Global Cyber Pulse: Update

Cyber Attack
July 4, 2024 | Cybersecurity

Stay ahead in the dynamic world of cybersecurity.

Here’s your concise guide to the latest trends, threats, and breakthroughs from around the globe:

1. Europol’s Major Crackdown on Cobalt Strike Abuses

Europol and partners dismantle nearly 600 illegal Cobalt Strike servers:

Overview: A concerted effort by Europol and global partners led to the takedown of 593 unlicensed Cobalt Strike servers used for cyberattacks.

Operation MORPHEUS: Conducted over four days starting June 24th, the operation involved agencies from the UK, US, Australia, Canada, Germany, the Netherlands, and Poland.

Impact: Out of 690 flagged IP addresses across 27 countries, 593 were successfully neutralized, disrupting criminal activities.

2. Twilio Authy Endpoint Exploited by Hackers

Unsecured endpoint in Twilio’s Authy app compromised:

Incident: Unidentified attackers exploited an unsecured endpoint in the Authy app, gaining access to users’ cell phone numbers.

Response: Twilio promptly secured the endpoint to prevent further unauthorized access.

Background: Authy, a popular two-factor authentication tool acquired by Twilio in 2015, is critical for enhanced account security.

3. Australia and AWS Forge $2 Billion Cyber Partnership

Australia boosts cybersecurity with AWS partnership:

Investment: The Australian government announces a $2 billion investment over the next decade to enhance cyber capabilities.

Partnership: The Australian Signals Directorate (ASD) and Amazon Web Services (AWS) will establish a Top Secret (TS) Cloud in Australia.

Benefits: The TS Cloud will secure Australia’s most sensitive information, support military operations, and create up to 2,000 local jobs.

4. Thales Study Highlights Cloud Security Challenges in India

Cloud assets are prime targets for cyberattacks in India:

Study Findings: Thales’ 2024 Cloud Security Study reveals that nearly half of Indian organizations consider all their cloud data sensitive.
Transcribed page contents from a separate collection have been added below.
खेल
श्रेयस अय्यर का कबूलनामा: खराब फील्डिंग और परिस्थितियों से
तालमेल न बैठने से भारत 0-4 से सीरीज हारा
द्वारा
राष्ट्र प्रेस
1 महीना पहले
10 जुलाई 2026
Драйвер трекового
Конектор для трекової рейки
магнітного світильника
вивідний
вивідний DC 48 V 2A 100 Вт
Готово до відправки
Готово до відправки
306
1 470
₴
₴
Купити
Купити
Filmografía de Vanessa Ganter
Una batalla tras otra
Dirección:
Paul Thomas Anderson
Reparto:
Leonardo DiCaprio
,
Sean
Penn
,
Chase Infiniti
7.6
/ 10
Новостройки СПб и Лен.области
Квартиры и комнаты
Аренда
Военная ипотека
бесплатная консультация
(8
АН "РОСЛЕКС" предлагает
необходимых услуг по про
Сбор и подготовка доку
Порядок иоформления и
Breaches: 37% of surveyed Indian firms experienced cloud data breaches, with 14% occurring in the past year.

Global Perspective: The study surveyed 2,961 IT and security professionals across 18 countries and 37 industries.
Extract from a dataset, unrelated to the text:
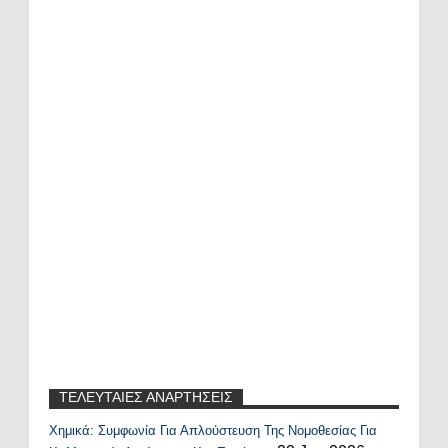
ΤΕΛΕΥΤΑΙΕΣ ΑΝΑΡΤΗΣΕΙΣ
Χημικά: Συμφωνία Για Απλούστευση Της Νομοθεσίας Για
Recent Posts Widget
5. Massive Data Breach Hits Oceanview Life and Annuity

Oceanview and Infosys McCamish Systems disclose data breach:

Scope: The breach affected over 6 million customers’ personal information.

Details: The incident, stemming from a ransomware attack in November 2023, also compromised data for about 57,000 Bank of America clients.

Company Profile: Infosys McCamish Systems provides IT and consulting services, focusing on insurance and financial sectors.

6. FIA’s Email Compromise Leads to Data Breach

FIA (Fédération Internationale de l’Automobile), the auto racing governing body since the 1950s reveals data breach after email phishing attack:

Incident: The FIA reported that phishing attacks led to the unauthorized access of personal data from two compromised email accounts.

Impact: The breach exposed sensitive information, highlighting the ongoing risks of phishing.

Background: The FIA has been the governing body for Formula 1 and other auto racing.